Copy each of the items below word for word, leaving out the pictures.

Stored data entries:
▼

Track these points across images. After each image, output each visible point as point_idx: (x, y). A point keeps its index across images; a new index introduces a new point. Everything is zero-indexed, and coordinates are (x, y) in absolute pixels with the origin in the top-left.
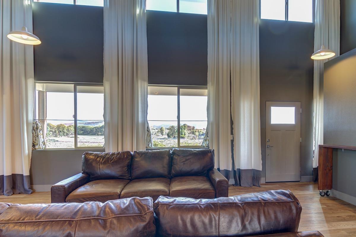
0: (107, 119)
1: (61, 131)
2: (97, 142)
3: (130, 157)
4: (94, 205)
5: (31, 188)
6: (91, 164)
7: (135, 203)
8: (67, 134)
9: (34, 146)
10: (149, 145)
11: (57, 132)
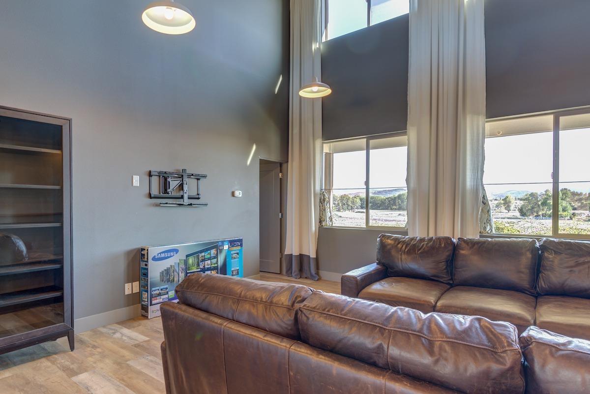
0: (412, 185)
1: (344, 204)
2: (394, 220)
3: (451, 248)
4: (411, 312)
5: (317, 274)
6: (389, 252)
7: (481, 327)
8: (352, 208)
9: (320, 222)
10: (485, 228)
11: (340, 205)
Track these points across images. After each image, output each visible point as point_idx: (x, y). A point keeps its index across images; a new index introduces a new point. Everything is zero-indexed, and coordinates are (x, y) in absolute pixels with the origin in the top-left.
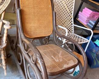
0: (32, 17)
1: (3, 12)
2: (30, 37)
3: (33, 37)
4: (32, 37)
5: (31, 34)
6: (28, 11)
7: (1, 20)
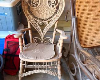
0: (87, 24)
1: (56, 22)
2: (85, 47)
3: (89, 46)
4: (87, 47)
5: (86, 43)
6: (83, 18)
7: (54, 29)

▲

- [Solution to this exercise]
Track these points across images. After each image, output each visible point as point_idx: (x, y). A point keeps its index across images; a new index introduces a new point. Everything is zero-indexed, and coordinates are (x, y) in absolute pixels with the origin in the top-left.
0: (107, 119)
1: (61, 131)
2: (97, 142)
3: (130, 157)
4: (94, 205)
5: (31, 188)
6: (91, 164)
7: (135, 203)
8: (67, 134)
9: (34, 146)
10: (149, 145)
11: (57, 132)
0: (412, 185)
1: (344, 204)
2: (394, 220)
3: (451, 248)
4: (411, 312)
5: (317, 274)
6: (389, 252)
7: (481, 327)
8: (352, 208)
9: (320, 222)
10: (485, 228)
11: (340, 205)
Track these points across images. After each image, output each visible point as point_idx: (x, y). A point keeps its index across images; a new index introduces a new point. Everything is zero-indexed, and coordinates are (x, y) in absolute pixels with the origin in the top-left.
0: (32, 17)
1: (3, 12)
2: (30, 37)
3: (33, 37)
4: (32, 37)
5: (31, 34)
6: (28, 11)
7: (1, 20)
0: (87, 24)
1: (56, 22)
2: (85, 47)
3: (89, 46)
4: (87, 47)
5: (86, 43)
6: (83, 18)
7: (54, 29)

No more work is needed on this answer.